**Source text**
At S211, in response to the air conditioner being in the turn-on state, the air deflector plate is controlled to be restored to the maximum opening angle in the counterclockwise direction, and in response to the air deflector rotating by a first preset angle, the air conditioner is controlled to output air, and S311 is executed after the restoration;

in response to the air conditioner being a turn-off state, the air deflector plate is controlled to rotate in the clockwise direction to the minimum closing angle for restoration, and S511 is executed.

At S311, the air deflector plate is controlled to rotate from the maximum opening angle to the target air outlet angle, and then the air outlet angle is adjusted according to the current angle.

At S511, once the air conditioner is turned on, the air deflector plate is controlled to rotate from the minimum closing angle to the target air outlet angle, and then the air conditioner is controlled to output air.

The air conditioner according the embodiment of the present disclosure is described with reference to FIGS. 8-13, to which the air conditioner control method in the above embodiment can be applied, where the air conditioner can be a floor-standing air conditioner, a wall-mounted air conditioner, a ceiling-mounted air conditioner, a portable air conditioner, etc.

Referring to FIGS. 8, 9 and 11, the embodiment of the present disclosure is described by taking a portable air conditioner as an example. The portable air conditioner includes a machine body, an air outlet housing 600 is arranged in the machine body, an air inlet 610 is arranged at one end of the air outlet housing 600, and an air outlet 620 is arranged at the other end. Here, the air inlet 610 sends the air passing through a heat exchanger 800 from the air inlet 610 to the air outlet housing 600 through a fan, and the air is blown out through the air outlet 620. The structure of the fan is not shown in the drawings. An air deflector is arranged at the air outlet 620, air outlet vents 710 are formed in the air deflector, and the air outlet direction of the air outlet vent 710 can be adjusted by rotating the air deflector. The air deflector can be an air deflector plate, an air deflector strip, etc.

**Task 1**
According to the air conditioner passage, what type of air conditioner does the embodiment use as its example?
**Task 2**
Using the air conditioner passage, explain how air travels from the heat exchanger to the point where it leaves the machine.
**Task 3**
Pick up the air conditioner passage after its last sentence and continue it.

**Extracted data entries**
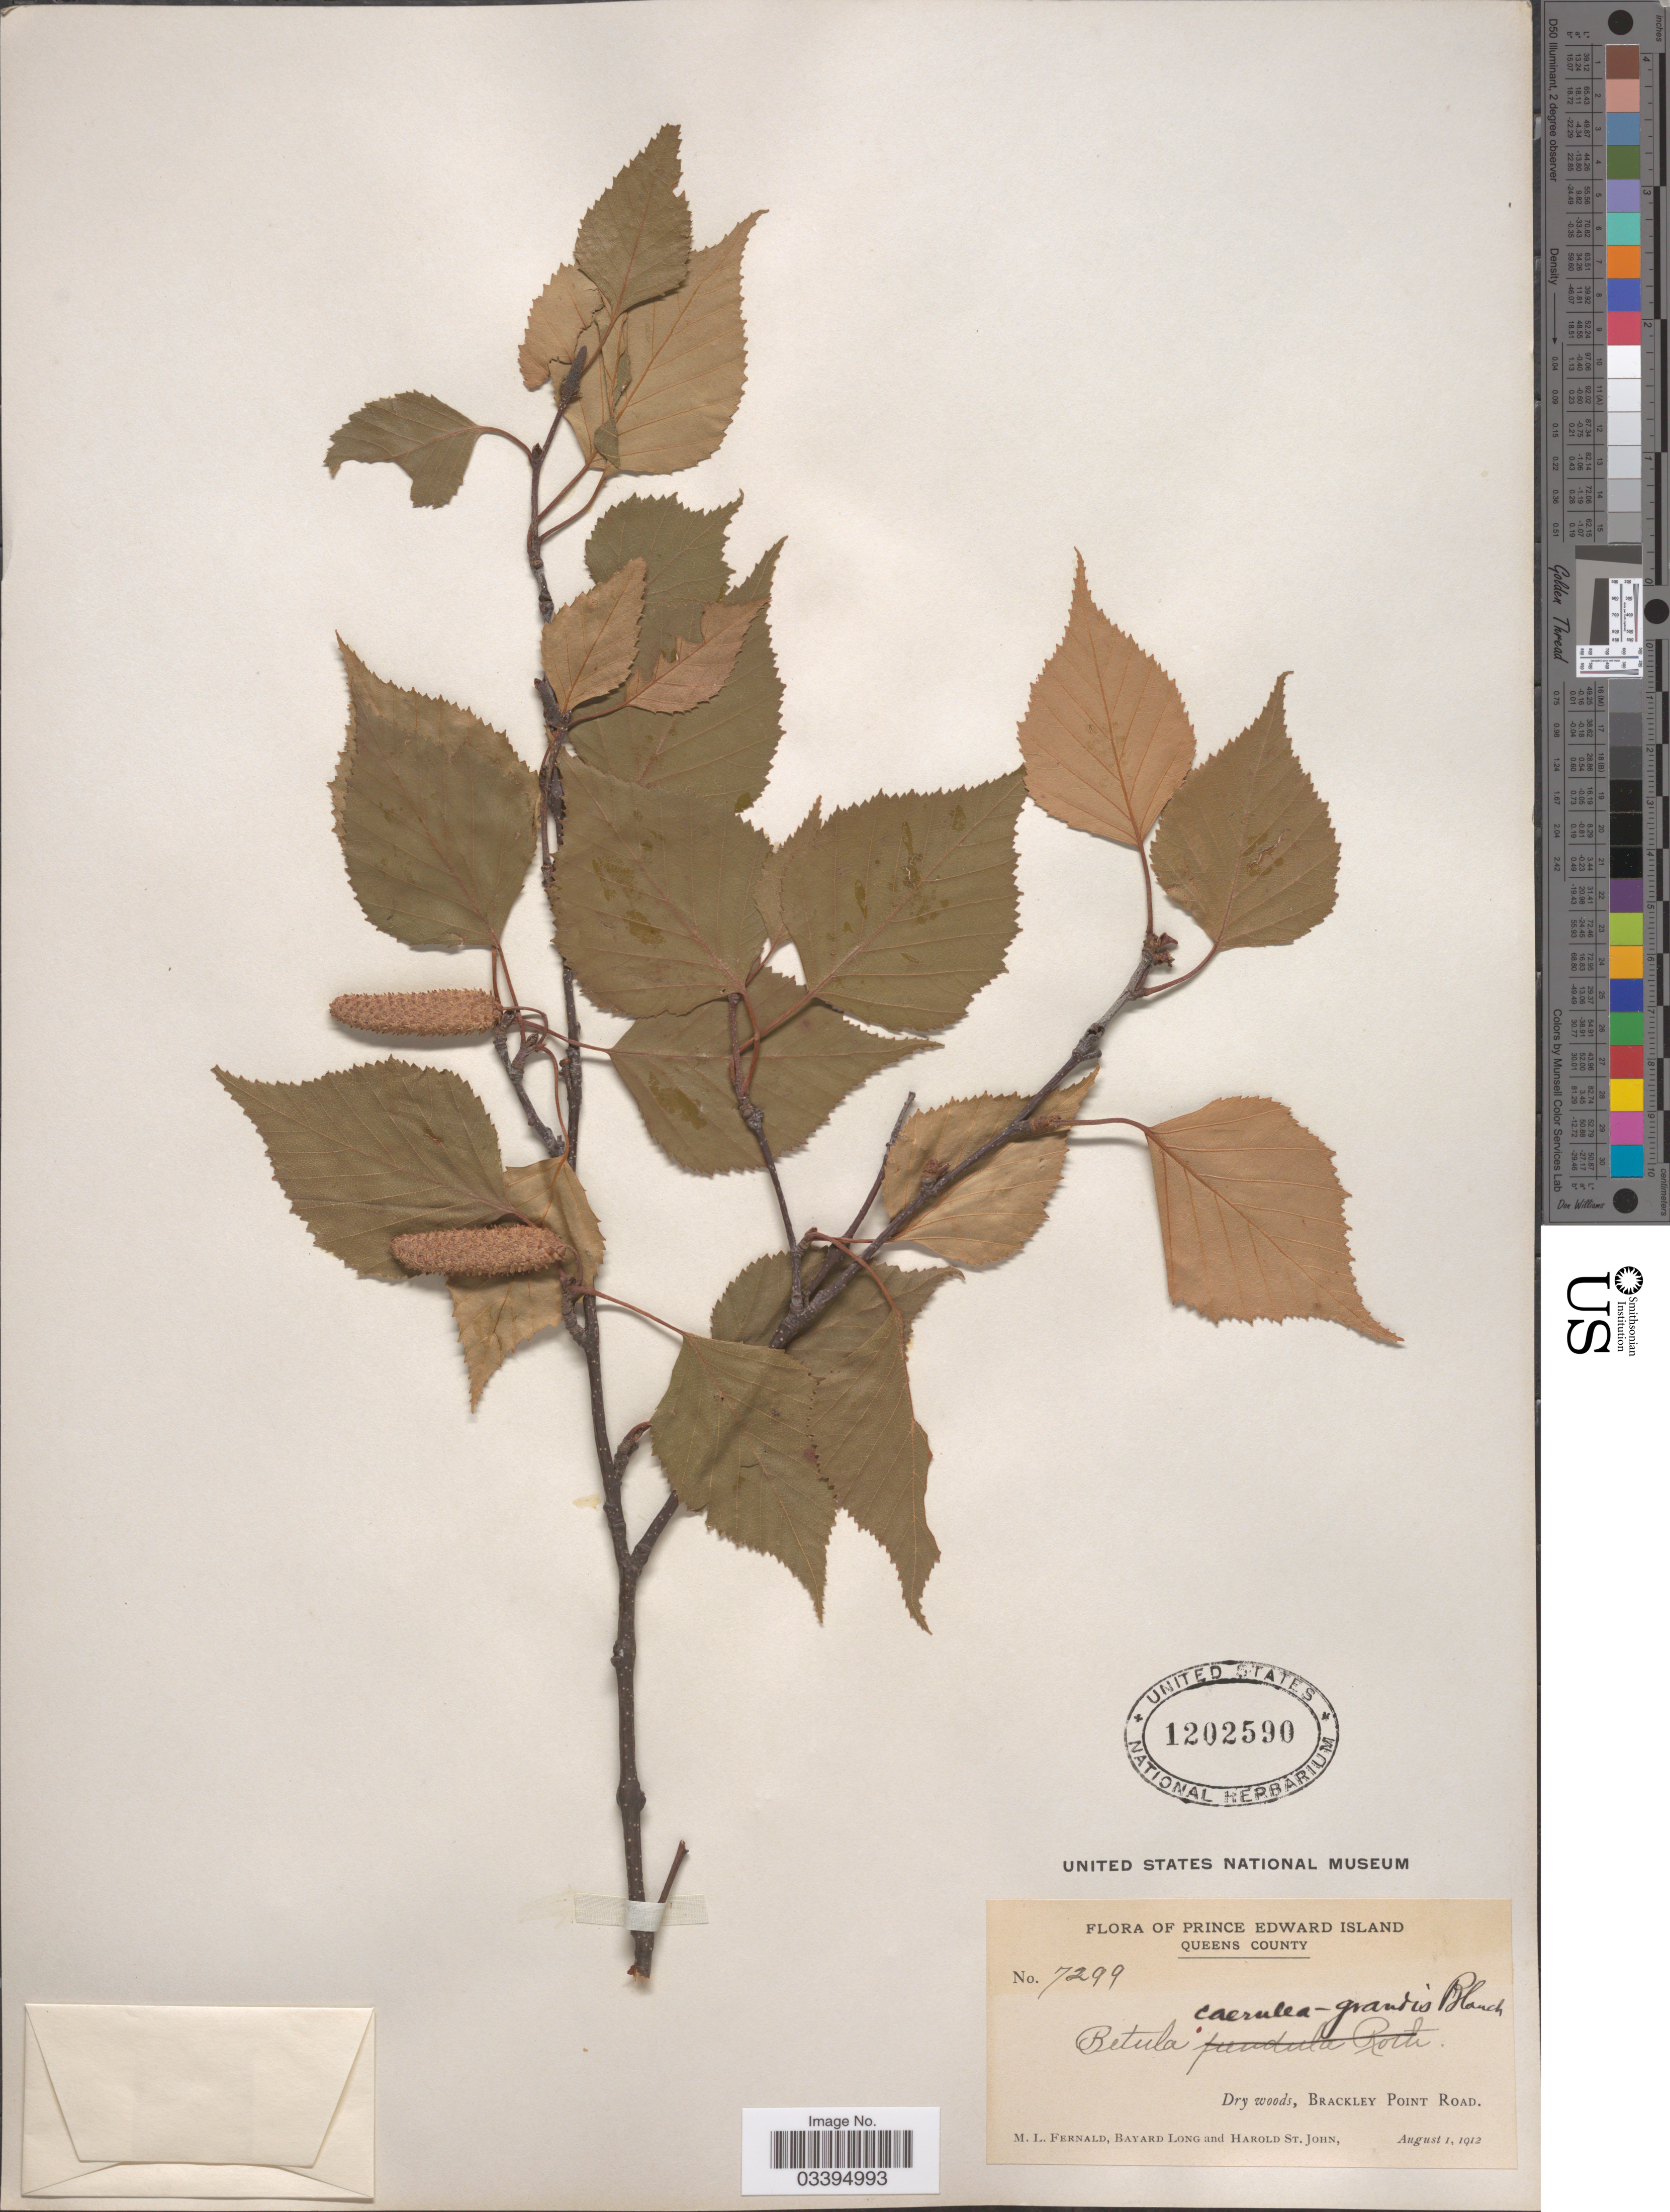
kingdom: Plantae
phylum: Tracheophyta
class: Magnoliopsida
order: Fagales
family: Betulaceae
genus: Betula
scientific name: Betula caerulea-grandis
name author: Blanch.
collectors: M. L. Fernald, B. Long & H. St. John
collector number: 7299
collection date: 1912-08-01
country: Canada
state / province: Prince Edward Island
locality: Queens County. Brackley Point Road.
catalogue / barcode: US 1202590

**Written response 1**
A portable air conditioner.

**Written response 2**
A fan sends the air that has passed through heat exchanger 800 from air inlet 610 into air outlet housing 600. The air then blows out through air outlet 620 at the other end of the housing.

**Written response 3**
Referring to FIGS. 8, 9 and 10, in this embodiment, the air deflector adopts the structure of an air outlet hood 700, which is in the shape of a drum, and the surface of the air outlet hood 700 is an arc surface. One side of the air outlet hood 700 is provided with an opening 720 communicating with an inner cavity of the air outlet housing 600, the air outlet vent 710 is formed on the arc surface, and the air outlet vent 710 communicates with the opening 720. A cavity 621 matching the air outlet hood 700 is arranged at the air outlet 620, and the air outlet hood 700 is rotatably arranged in the cavity 621. The air outlet hood 700 covers the air outlet 620, a panel 630 is arranged on the air outlet 620, and part of the air outlet hood 700 protrudes from the panel 630. By rotating the air outlet hood 700, the direction of the air outlet vent 710 can be changed, thereby achieving the purpose of adjusting the air outlet direction. It should be noted that a plurality of grilles 730 are arranged on the arc surface, and the air outlet vents 710 are formed by arranging the grilles 730 at intervals, such that the air outlet vents 710 are evenly distributed along the arc surface, which can improve the air outlet uniformity and the air outlet effect.

It can be understood that when the air outlet hood 700 rotates in the cavity 621, the air outlet angle of the air outlet vent 710 will change. In an embodiment, the air outlet 620 is located at the top of the machine body, and the rotation of the air outlet hood 700 can be controlled to make the air outlet vent 710 blow forward or upward. When the air outlet hood 700 rotates to make the air outlet vent 710 face the outside of the machine body, the air outlet hood 700 is in a state of opening the air outlet vent 710. When the air outlet hood 700 rotates to make the air outlet vent 710 face the inside of the cavity 621, the air outlet hood 700 is in a state of closing the air outlet vent 710. It should be noted that the closing state of the air outlet hood 700 can be understood as closing all the air outlet vents 710 or only closing part of the air outlet vents 710. In this embodiment, when the air outlet hood 700 is in the closing state, only part of the air outlet vents 710 are closed, and the other part of the air outlet vents 710 can still output air. In addition, the arc surface of the air outlet hood 700 conforms to the shape of an inner wall of the cavity 621, such that the surface of the air outlet hood 700 can move close to the inner wall of the cavity 621 during rotation, which can prevent air from leaking between the air outlet hood 700 and the inner wall of the cavity 621, so as to improve the structural reliability.

As shown in FIGS. 9, 11 and 12, it should be noted that a limiting structure is arranged inside the air outlet 620, the rotation angle of the air outlet hood 700 can be limited by the limiting structure, and the angle of the air outlet hood 700 can be understood as an air outlet angle of the air outlet vent 710. By means of the limiting structure, the air outlet hood 700 can have two terminal positions in the rotation direction, that is, the air outlet hood 700 has a maximum opening angle and a minimum closing angle, such that the air outlet hood 700 can rotate within the angle range defined by the limiting structure. In this embodiment, a first boss 622 and a second boss 623 are arranged inside the cavity 621. The first boss 622 limits the maximum opening angle of the air outlet hood 700, and the second boss 623 limits the minimum closing angle of the air outlet hood 700.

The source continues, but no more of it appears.